YOUR TASK
Each line of the material holding the word "assign" must be identified and copied.
⟨
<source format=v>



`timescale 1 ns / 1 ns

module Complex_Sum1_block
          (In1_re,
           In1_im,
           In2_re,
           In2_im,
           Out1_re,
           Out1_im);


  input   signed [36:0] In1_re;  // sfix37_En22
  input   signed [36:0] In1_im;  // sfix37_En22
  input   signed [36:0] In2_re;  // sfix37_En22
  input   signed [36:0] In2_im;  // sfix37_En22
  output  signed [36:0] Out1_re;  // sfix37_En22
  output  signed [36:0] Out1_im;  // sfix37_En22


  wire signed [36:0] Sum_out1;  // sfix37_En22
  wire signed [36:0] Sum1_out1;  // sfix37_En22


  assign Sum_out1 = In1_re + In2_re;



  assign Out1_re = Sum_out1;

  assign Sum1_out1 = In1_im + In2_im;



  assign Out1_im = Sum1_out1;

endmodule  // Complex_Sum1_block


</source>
⟩
⟨
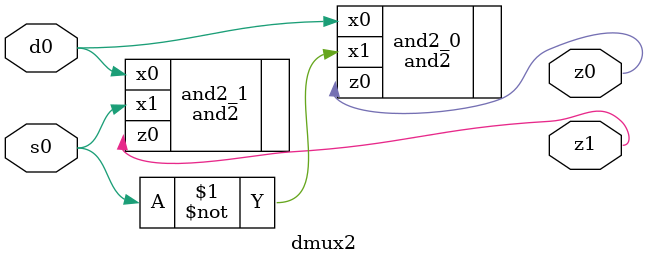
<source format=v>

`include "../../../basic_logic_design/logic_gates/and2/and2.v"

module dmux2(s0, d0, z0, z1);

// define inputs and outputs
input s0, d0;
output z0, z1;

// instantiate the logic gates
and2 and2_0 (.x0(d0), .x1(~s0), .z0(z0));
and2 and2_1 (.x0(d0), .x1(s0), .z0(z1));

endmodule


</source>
⟩
COMPLETED TASK
  assign Sum_out1 = In1_re + In2_re;
  assign Out1_re = Sum_out1;
  assign Sum1_out1 = In1_im + In2_im;
  assign Out1_im = Sum1_out1;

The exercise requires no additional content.